RECORDS SHOWN:

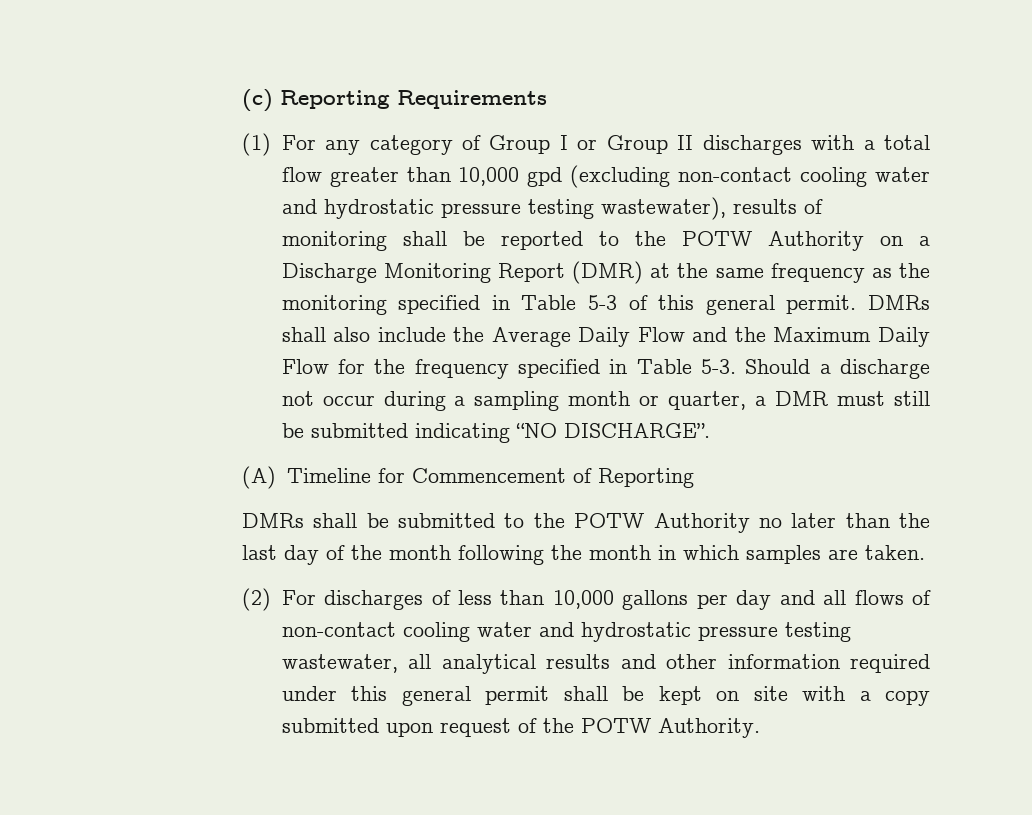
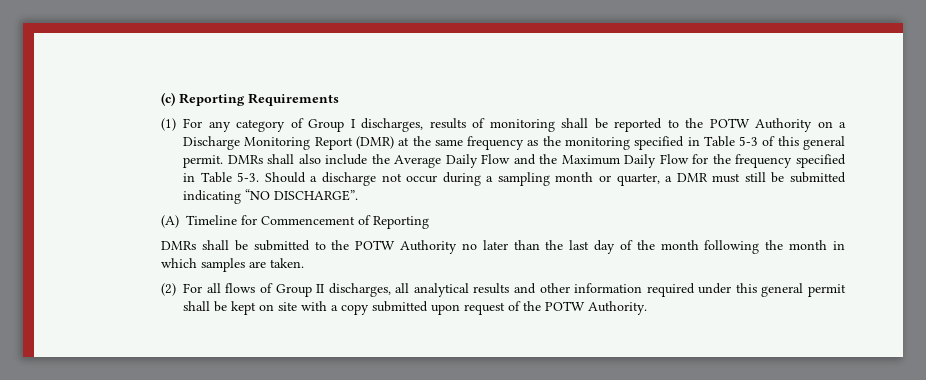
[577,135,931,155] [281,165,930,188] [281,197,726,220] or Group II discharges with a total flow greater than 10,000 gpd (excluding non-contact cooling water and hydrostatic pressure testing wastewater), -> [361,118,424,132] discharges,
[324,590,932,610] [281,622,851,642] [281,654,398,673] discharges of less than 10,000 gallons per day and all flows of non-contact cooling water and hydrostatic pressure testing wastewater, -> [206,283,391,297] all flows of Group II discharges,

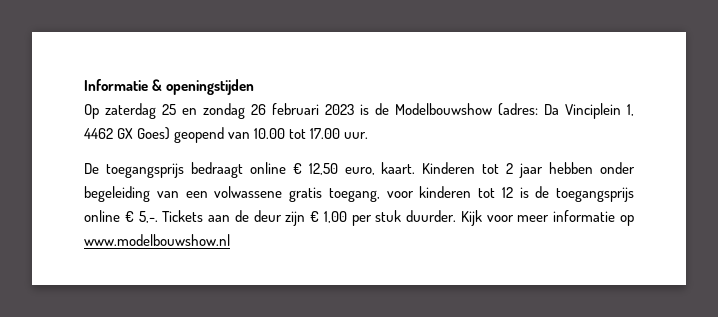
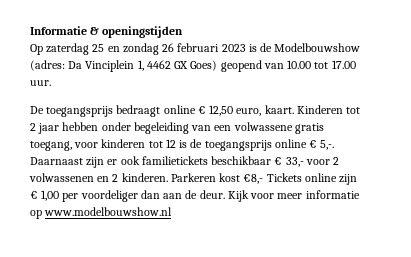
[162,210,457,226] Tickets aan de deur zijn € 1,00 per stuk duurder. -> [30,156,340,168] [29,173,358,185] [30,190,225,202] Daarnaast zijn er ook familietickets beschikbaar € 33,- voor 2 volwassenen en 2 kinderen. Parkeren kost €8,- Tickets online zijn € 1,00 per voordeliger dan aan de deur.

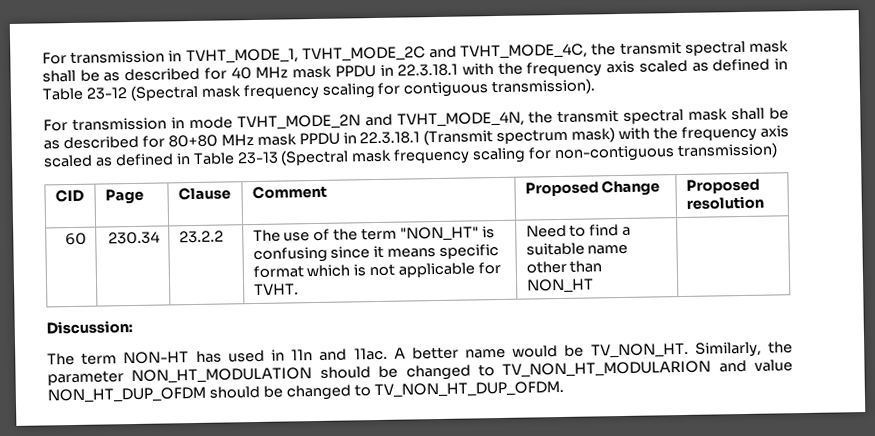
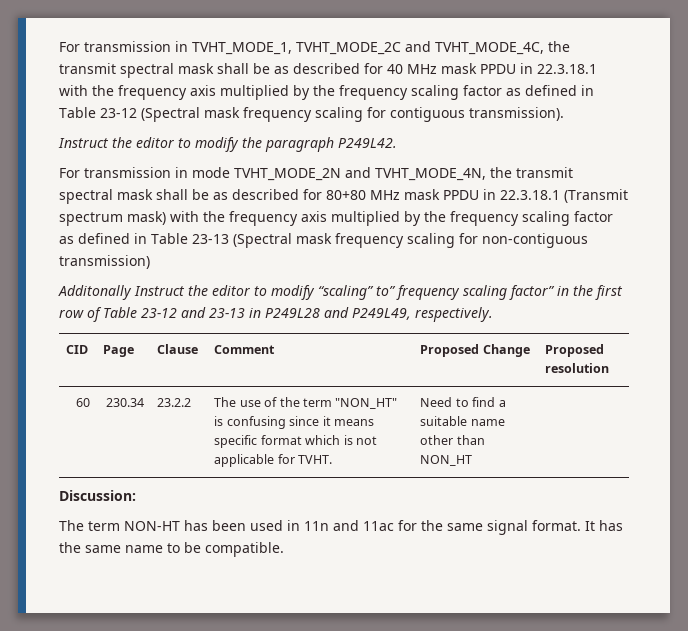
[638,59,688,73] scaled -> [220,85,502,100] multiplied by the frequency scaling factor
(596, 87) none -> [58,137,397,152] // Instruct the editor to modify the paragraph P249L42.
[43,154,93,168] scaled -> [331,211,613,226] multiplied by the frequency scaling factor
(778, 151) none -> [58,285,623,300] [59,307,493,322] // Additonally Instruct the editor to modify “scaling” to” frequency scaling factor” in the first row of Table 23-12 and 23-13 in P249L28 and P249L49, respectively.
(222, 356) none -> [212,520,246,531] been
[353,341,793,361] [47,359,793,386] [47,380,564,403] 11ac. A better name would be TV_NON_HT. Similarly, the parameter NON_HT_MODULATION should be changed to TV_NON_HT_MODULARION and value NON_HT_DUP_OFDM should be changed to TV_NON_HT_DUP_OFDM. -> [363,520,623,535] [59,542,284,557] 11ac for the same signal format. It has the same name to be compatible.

--

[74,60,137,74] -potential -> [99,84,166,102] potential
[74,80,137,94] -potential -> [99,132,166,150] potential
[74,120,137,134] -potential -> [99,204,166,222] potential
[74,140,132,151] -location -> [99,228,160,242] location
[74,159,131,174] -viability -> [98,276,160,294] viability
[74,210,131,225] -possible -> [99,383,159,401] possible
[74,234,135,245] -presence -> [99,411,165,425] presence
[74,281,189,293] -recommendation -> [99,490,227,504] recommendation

--

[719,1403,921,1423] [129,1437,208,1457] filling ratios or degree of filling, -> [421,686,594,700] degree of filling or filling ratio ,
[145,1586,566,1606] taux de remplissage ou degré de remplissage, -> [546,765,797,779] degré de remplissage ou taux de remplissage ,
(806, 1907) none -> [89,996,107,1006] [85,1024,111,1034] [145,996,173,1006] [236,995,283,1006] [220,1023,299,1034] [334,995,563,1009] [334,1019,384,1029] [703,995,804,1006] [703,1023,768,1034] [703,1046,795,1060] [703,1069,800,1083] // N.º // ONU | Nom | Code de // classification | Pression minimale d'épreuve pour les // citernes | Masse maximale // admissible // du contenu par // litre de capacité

ABOUT THIS TASK: Write out exactly the lines that fall from the line with "[145,1586,566,1606] taux de" to the line with "(806, 1907) none" in the records above, keeping both ends.

ANSWER BOX:
[145,1586,566,1606] taux de remplissage ou degré de remplissage, -> [546,765,797,779] degré de remplissage ou taux de remplissage ,
(806, 1907) none -> [89,996,107,1006] [85,1024,111,1034] [145,996,173,1006] [236,995,283,1006] [220,1023,299,1034] [334,995,563,1009] [334,1019,384,1029] [703,995,804,1006] [703,1023,768,1034] [703,1046,795,1060] [703,1069,800,1083] // N.º // ONU | Nom | Code de // classification | Pression minimale d'épreuve pour les // citernes | Masse maximale // admissible // du contenu par // litre de capacité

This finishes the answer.